O deputado Zé Guilherme (PP), presidente da comissão e relator da matéria, concordou com a versão proposta pela Comissão de Constituição e Justiça (CCJ), o substitutivo nº 1.
Na forma original, a proposição, de autoria das deputadas Andréia de Jesus (PT) e Bella Gonçalves (PT), obriga as prestadoras dos serviços públicos de distribuição de água no Estado a fornecer água própria para consumo para toda a população.
No entanto, em vista da prerrogativa da União de instituir diretrizes para o saneamento básico e a autonomia dos municípios em relação a esses serviços, o substitutivo transforma o projeto em diretriz para a universalização do acesso à água acrescentada nas Leis 11.720, de 1994, a qual dispõe sobre a Política Estadual de Saneamento Básico, e 18.309, de 2009, que estabelece normas para os serviços de abastecimento de água e de esgotamento sanitário.
Planos de previdência
Outra proposição avalizada em 1º turno, foi o PL 3.214/24, do deputado Lucas Lasmar (Rede), que veda a incidência do ITCD, o Imposto sobre Transmissão Causa Mortis e Doação, sobre o repasse de valores aos beneficiários em caso de morte do titular de planos previdenciários.
A proposta afeta valores e direitos relativos ao plano Vida Gerador de Benefício Livre (VGBL) e Plano Gerador de Benefício Livre (PGBL). O autor da proposta justifica que esses planos de previdência possuem natureza distinta da herança tradicional, uma vez que os valores são destinados diretamente aos beneficiários indicados, além de já terem sido submetidos a tributação prévia, seja na fase de acumulação ou de resgate.
O relator, deputado Carlos Pimenta (PSB), mais uma vez endossou o substitutivo nº 1, da CCJ. O novo texto mantém a essência original, mas propõe alterar a Lei 14.941, de 2003, a qual dispõe sobre o ITCD, de forma a explicitar que o imposto não incide sobre o repasse aos beneficiários de VGBL e PGBL.
O Supremo Tribunal Federal (STF), ao julgar recurso com repercussão geral, decidiu ser inconstitucional a cobrança do ITCD sobre os planos de previdência privada, uma vez que se trata de modalidade de seguro.
Hemodiálise
Por fim, a FFO aprovou parecer favorável ao PL 4.751/25, do deputado Enes Cândido (PSD), que garante aos pacientes com doença renal crônica em tratamento de hemodiálise no Sistema Único de Saúde (SUS) o acesso a atendimento psicológico.
Com esse objetivo, a proposição altera a Lei 16.279, de 2006, sobre os direitos dos usuários dos serviços públicos de saúde no Estado.

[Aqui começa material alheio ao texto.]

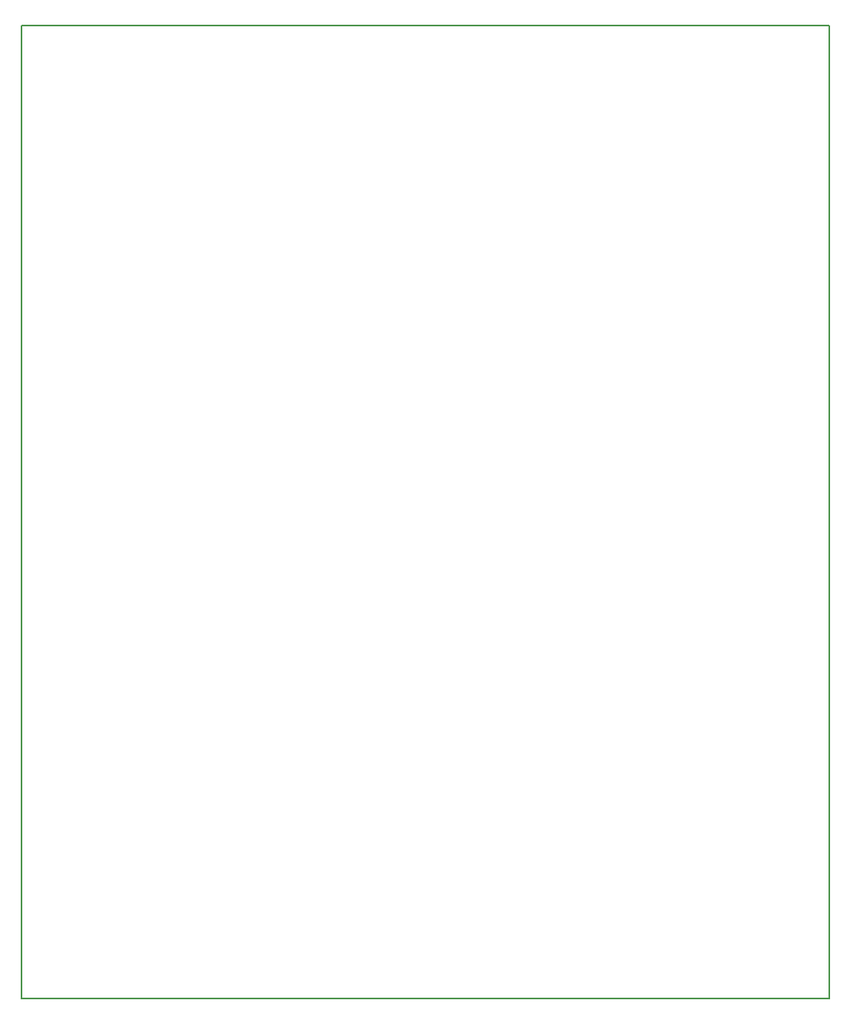
<source format=gm1>
G04 MADE WITH FRITZING*
G04 WWW.FRITZING.ORG*
G04 DOUBLE SIDED*
G04 HOLES PLATED*
G04 CONTOUR ON CENTER OF CONTOUR VECTOR*
%ASAXBY*%
%FSLAX23Y23*%
%MOIN*%
%OFA0B0*%
%SFA1.0B1.0*%
%ADD10R,3.388160X4.075990*%
%ADD11C,0.008000*%
%ADD10C,0.008*%
%LNCONTOUR*%
G90*
G70*
G54D10*
G54D11*
X4Y4072D02*
X3384Y4072D01*
X3384Y4D01*
X4Y4D01*
X4Y4072D01*
D02*
G04 End of contour*
M02*
</source>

O relator, deputado Zé Guilherme, não sugeriu modificações no texto original da matéria.
“O sofrimento psíquico é uma realidade frequente entre esses pacientes, que convivem com ansiedade, depressão, medo e isolamento. Por isso, o atendimento psicológico é fundamental para assegurar o cuidado integral e humanizado”, argumenta o autor.
“Do ponto de vista financeiro e orçamentário, que cabe a esta comissão analisar, destacamos que o projeto não gera despesa para o erário. Trata-se tão somente do aprimoramento da legislação vigente, deixando expressa a assistência psicológica no âmbito do atendimento multiprofissional aos pacientes com doença renal crônica e em hemodiálise, conforme já previsto nas normas do SUS”, justifica o relator, no parecer.